▶ Document text

# # # #

Whatever is the selected transport, a high-performance bidirectional channel is provided, with in-order guaranteed delivery with automatic batching even for messages sent from the clients to server.

In addition to web transports, Lightstreamer supports native push notifications to mobile clients. No extra development on the server side is necessary: messages originated from the Data Adapter can use both the streaming channel and the push notification channel. Apple APNs for iOS and Google GCM for Android are fully supported.
Message Routing
Publish-subscribe with message multiplexing and massive fan-out.
Lightstreamer implements a pub-sub paradigm, to decouple message producers from message consumers.

A client subscribes to items (the basic piece of information) while specifying a schema (a set of fields for each item). When an item is subscribed to by a client for the first time, the subscription is propagated to the Data Adapter, which can start publishing updates for that item. Any subsequent client subscribing to the same item does not cause any new request to the Data Adapter. When the last client unsubscribes from that item, the Data Adapter is notified it can stop publishing updates for that item. This is called publish-on-demand.

Thanks to publish-on-demand, no data needs to be produced when no actual recipient exists, saving on systems resources.

Any message routing scenario is supported. From unicasting (where a message targets only one client), to broadcasting (where a message reaches all the clients), passing through multicasting (where a message reaches a group of clients). Broadcast, multicast, and unicast subscriptions can be freely mixed as part of the same client session.

Lightstreamer implements an asymmetric pub-sub paradigm. The publishers are on the server side (connected to the Data Adapters) and the subscribers are on the client side. This highly optimizes the cases where there is some massive publishing from back-end data feeds. In many scenarios, the data feed is completely different from the data consumer (due to topology, to protocol, or to the business model). But clients can still publish data, by sending direct messages to the Data Adapter (intermediated by the Metadata Adapter for security reasons).

This way, the Data Adapter keeps the responsibility of publishing the actual updates for each item. In some cases, the Data Adapter will want to validate, reformat, and process the data before publishing it. This is the extreme flexibility provided by the asymmetric pub-sub model, compared to traditional symmetric pub-sub systems, where publisher and subscribers are all peers (and some complex ESB might be needed to validate and adapt the data flows).
Optimized Delivery
Where the Lightstreamer magic happens. Automatic bandwidth throttling, with data resampling, conflation, compression, delta delivery, and batching.
Based on the nature of the data, series of updates to an item can be filtered, to reduce their frequency, via queueing, resampling, and conflation. For each subscription of each client, Lightstreamer allows to define how data can be filtered, with several parameters. Filtering is then applied on the fly to the data stream based on a number of static and dynamic conditions.

With bandwidth allocation, for each client a maximum bandwidth can be allocated to its multiplexed streaming connection. Lightstreamer guarantees that such max bandwidth is never exceeded. Max bandwidth can even be changed dynamically during the life of a client session.

# # # #

▶ Tasks
1 - Reproduce the stretch of the Lightstreamer text from "In addition to" through "are fully supported.", replacing "streaming channel" with "real-time channel".
2 - Which native push notification services does the Lightstreamer text say are fully supported for mobile clients?
The material is from a different source than the Lightstreamer text.

# # # #

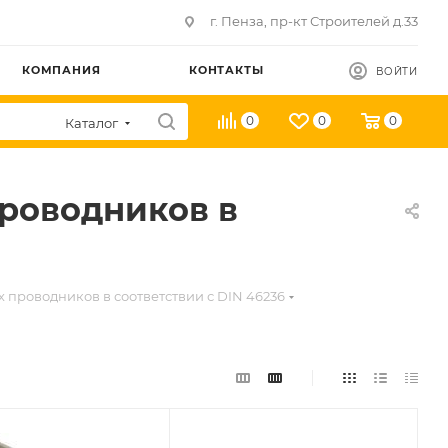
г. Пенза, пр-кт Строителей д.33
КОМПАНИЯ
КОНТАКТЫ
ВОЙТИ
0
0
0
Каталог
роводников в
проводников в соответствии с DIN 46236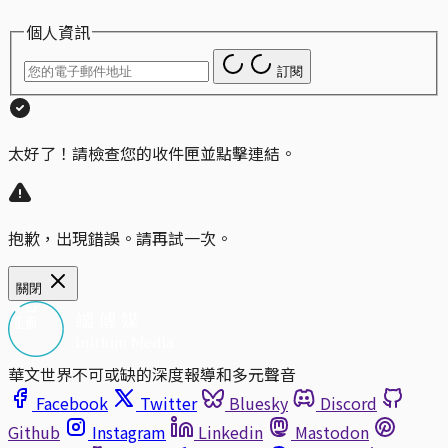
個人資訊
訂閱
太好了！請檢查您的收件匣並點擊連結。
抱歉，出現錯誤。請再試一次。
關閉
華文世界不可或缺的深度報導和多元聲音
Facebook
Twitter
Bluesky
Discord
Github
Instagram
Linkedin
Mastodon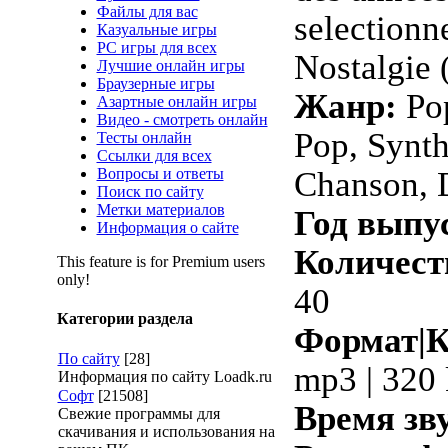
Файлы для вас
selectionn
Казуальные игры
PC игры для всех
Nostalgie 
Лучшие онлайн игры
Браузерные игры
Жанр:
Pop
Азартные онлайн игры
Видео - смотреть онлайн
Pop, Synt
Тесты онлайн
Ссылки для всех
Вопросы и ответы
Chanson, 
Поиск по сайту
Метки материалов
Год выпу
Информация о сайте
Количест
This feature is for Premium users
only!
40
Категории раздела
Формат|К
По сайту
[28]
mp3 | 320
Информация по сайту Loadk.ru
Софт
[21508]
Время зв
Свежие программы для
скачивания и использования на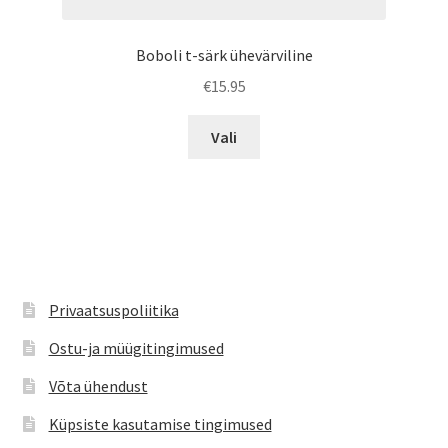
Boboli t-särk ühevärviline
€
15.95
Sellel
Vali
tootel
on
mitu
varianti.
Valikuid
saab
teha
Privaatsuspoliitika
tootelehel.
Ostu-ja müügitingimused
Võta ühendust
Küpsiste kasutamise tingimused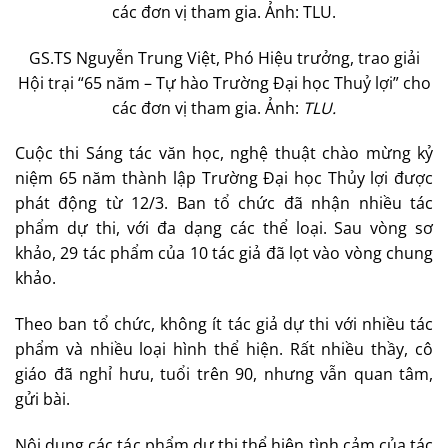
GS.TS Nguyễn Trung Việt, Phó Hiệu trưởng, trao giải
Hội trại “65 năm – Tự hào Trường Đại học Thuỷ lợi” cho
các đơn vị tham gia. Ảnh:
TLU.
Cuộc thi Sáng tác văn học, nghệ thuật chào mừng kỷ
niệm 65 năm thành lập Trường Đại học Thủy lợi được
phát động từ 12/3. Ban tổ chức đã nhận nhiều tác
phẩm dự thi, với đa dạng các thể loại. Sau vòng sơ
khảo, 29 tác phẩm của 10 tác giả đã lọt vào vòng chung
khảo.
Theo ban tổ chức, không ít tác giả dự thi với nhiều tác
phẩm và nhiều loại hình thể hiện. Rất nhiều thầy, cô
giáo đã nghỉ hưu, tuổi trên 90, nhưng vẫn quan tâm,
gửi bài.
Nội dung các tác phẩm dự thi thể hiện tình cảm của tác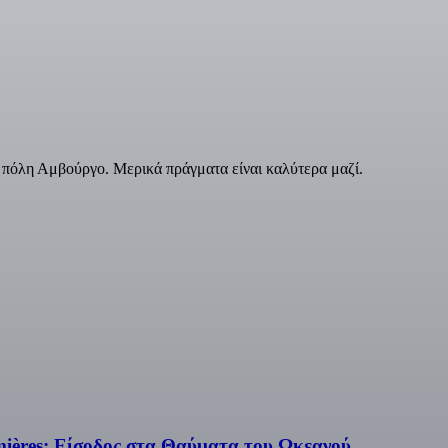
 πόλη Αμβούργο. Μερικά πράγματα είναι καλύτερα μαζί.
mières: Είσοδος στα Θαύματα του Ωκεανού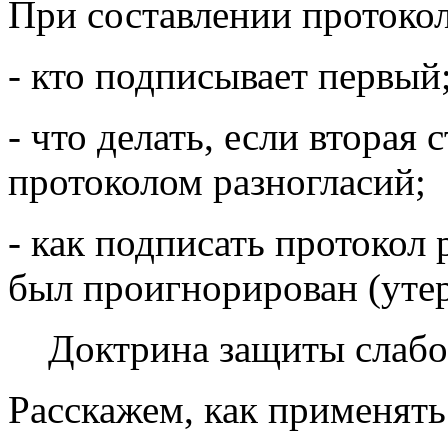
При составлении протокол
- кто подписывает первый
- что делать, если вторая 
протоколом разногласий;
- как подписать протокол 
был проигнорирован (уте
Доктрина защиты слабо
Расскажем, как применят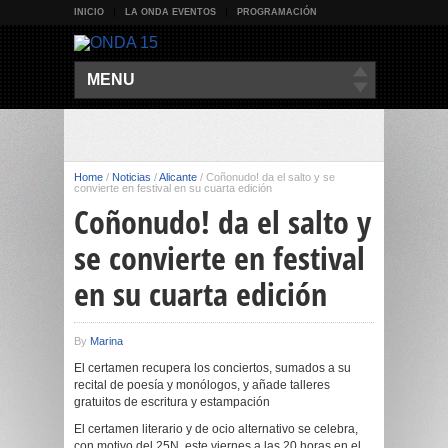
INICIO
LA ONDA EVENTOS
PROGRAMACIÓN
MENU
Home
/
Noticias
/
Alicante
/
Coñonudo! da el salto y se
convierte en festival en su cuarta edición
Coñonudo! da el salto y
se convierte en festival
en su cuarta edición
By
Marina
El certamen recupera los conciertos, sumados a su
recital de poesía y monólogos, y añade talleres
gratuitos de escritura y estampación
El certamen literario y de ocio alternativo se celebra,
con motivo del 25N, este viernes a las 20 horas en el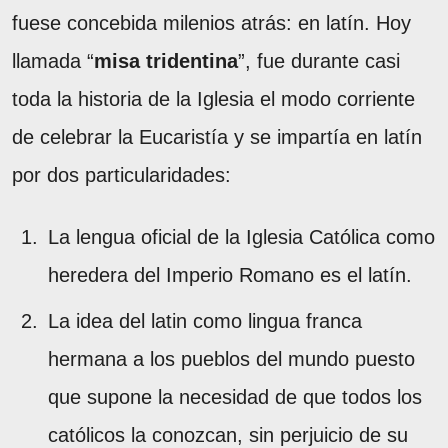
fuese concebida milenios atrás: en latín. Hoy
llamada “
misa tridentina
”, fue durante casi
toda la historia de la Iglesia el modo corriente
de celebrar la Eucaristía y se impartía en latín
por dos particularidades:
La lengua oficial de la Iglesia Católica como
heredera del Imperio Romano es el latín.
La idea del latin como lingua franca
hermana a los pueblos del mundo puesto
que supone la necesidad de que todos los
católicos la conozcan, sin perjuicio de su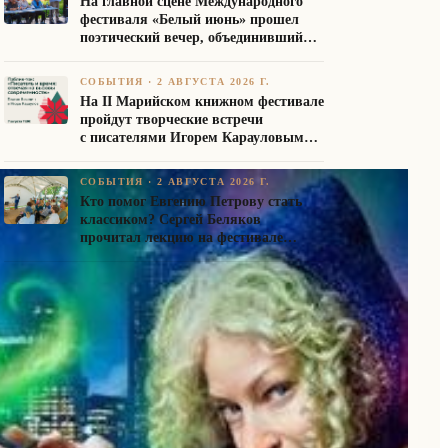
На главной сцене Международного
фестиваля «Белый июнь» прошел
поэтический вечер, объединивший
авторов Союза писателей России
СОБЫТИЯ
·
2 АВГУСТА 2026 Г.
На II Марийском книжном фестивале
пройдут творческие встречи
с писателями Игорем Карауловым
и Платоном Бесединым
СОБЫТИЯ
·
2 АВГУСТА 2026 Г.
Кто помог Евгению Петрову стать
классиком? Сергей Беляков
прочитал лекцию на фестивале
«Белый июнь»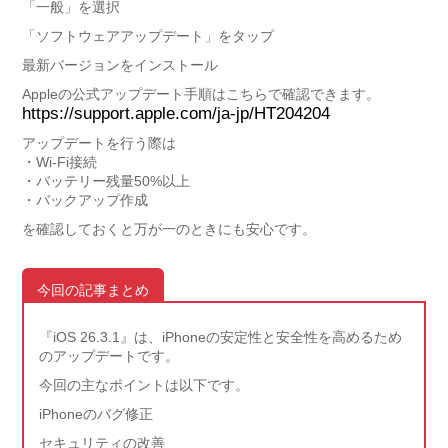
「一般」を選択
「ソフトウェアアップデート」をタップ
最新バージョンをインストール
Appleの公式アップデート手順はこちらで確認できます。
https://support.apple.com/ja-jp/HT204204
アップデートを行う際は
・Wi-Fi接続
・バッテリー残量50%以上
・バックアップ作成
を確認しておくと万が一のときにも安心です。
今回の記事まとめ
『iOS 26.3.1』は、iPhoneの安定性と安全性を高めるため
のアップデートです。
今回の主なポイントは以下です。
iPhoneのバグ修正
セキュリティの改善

# # # #

▶ Task-by-task outputs
1 -
In addition to web transports, Lightstreamer supports native push notifications to mobile clients. No extra development on the server side is necessary: messages originated from the Data Adapter can use both the real-time channel and the push notification channel. Apple APNs for iOS and Google GCM for Android are fully supported.

2 - Apple APNs for iOS and Google GCM for Android.